Não existem mecanismos de checagem no País nem algum tipo de controle. Foi daí que a startup foi criada. Para fazer a rastreabilidade, a Certimine coloca na mina e no garimpo um funcionário equipado com capacete com câmera e um tablet para fazer registros do local. O processo presencial permite detectar se há trabalho análogo à escravidão ou infantil, segurança, impacto ambiental e outros parâmetros. As informações coletadas são transformadas em relatório e exibidas em uma plataforma blockchain, cuja tecnologia permite atestar transações e registrar patentes de forma segura, sem permitir que haja alterações na base de dados; é como um “cartório da internet”. O impulso no negócio da startup veio em 2022, quando o tema da rastreabilidade e origem das commodities ganhou força no mundo, principalmente na União Europeia. O mercado mudou muito e de forma drástica. Existem mais clientes dispostos a pagar por rastreabilidade.

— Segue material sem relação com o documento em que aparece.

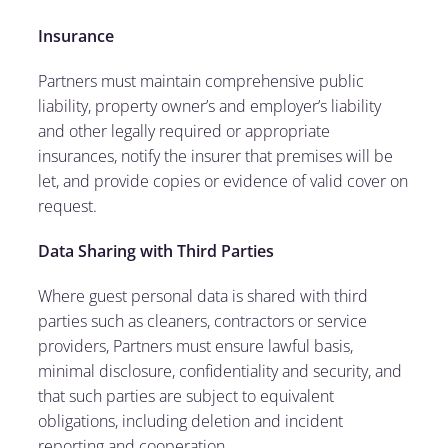
Insurance
Partners must maintain comprehensive public
liability, property owner’s and employer’s liability
and other legally required or appropriate
insurances, notify the insurer that premises will be
let, and provide copies or evidence of valid cover on
request.
Data Sharing with Third Parties
Where guest personal data is shared with third
parties such as cleaners, contractors or service
providers, Partners must ensure lawful basis,
minimal disclosure, confidentiality and security, and
that such parties are subject to equivalent
obligations, including deletion and incident
reporting and cooperation.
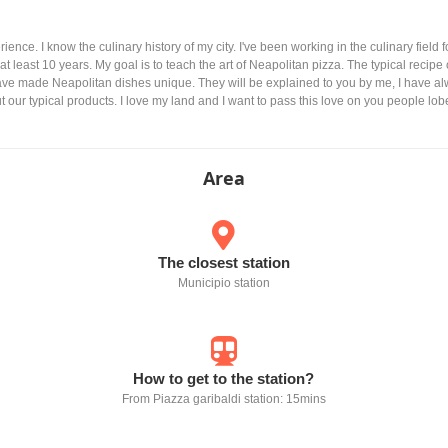
rience. I know the culinary history of my city. I've been working in the culinary field f
at least 10 years. My goal is to teach the art of Neapolitan pizza. The typical recipe
 have made Neapolitan dishes unique. They will be explained to you by me, I have al
 our typical products. I love my land and I want to pass this love on you people lob
Area
The closest station
Municipio station
How to get to the station?
From Piazza garibaldi station: 15mins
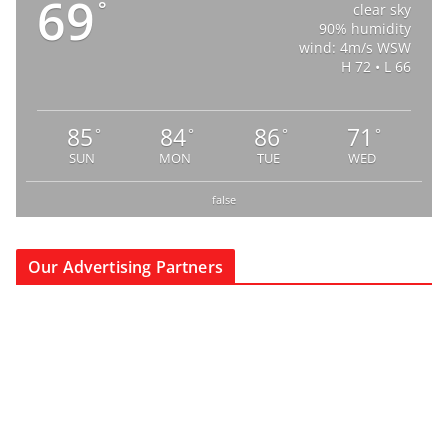
69
°
clear sky
90% humidity
wind: 4m/s WSW
H 72 • L 66
85
84
86
71
°
°
°
°
SUN
MON
TUE
WED
false
Our Advertising Partners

No próximo mês, a Certimine deve lançar mais selos que indiquem a procedência de uma commodity. Selos como “carbon free” (com compensação de carbono na cadeia), “Amazon free” (não foi produzido na Amazônia) ou “mercury free” (sem mercúrio) devem estar disponíveis. A startup, hoje com 30 funcionários e 400 clientes, procura investidores que possam aportar dinheiro na empresa e ajudar a alavancar o negócio. Com negócios internacionais (a Certimine tem escritórios no Canadá e na China), há muito o que crescer na certificação de minérios no Brasil e no mundo. A Certimine está com uma fração do mercado e tem tudo para surfar em uma eventual escalada. O Brasil é um mercado enorme. Na outra ponta, as principais mineradoras do setor também estão em busca do “par perfeito”. É o caso da brasileira Vale, que lançou um fundo de venture capital corporativo (CVC) para selecionar startups que possam contribuir com o negócio da gigante brasileira. Batizado de Vale Ventures, o fundo nasceu em junho de 2022 e tem US$ 100 milhões (R$ 514 milhões) para serem gastos em até seis anos.

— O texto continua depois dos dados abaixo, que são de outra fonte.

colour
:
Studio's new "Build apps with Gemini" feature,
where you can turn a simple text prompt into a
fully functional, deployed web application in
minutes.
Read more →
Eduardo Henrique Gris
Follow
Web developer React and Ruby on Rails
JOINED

O alvo são startups de estágio inicial a nível maduro (ou semente a série B, no jargão do mercado), com algum tipo de sinergia com a proposta de sustentabilidade da Vale. A Vale busca por startups das áreas de descarbonização (como siderurgia verde e hidrogênio verde), resíduos e processamento de minerais (com aposta em circularidade das operações), mineração sustentável (como minas inteligentes, aprendizado de máquina e sensores) e metais de transição energética. A Vale Ventures surgiu com investimentos em duas startups: Boston Metal, de produção de aço verde, e Allonia, de biotecnologia. Ambas são americanas. A companhia afirma que, no seu plano de investimento, não faz distinção entre negócios nacionais ou internacionais, basta que haja um “match” com o negócio da mineradora brasileira. Mais investimentos devem surgir, mas, até agora, nenhum detalhe adicional é dado pelo fundo. É o início da jornada de conseguir ser uma alavanca para contribuir para a estratégia de sustentabilidade da Vale. Fonte: Broadcast Agro. Adaptado por Cogo Inteligência em Agronegócio.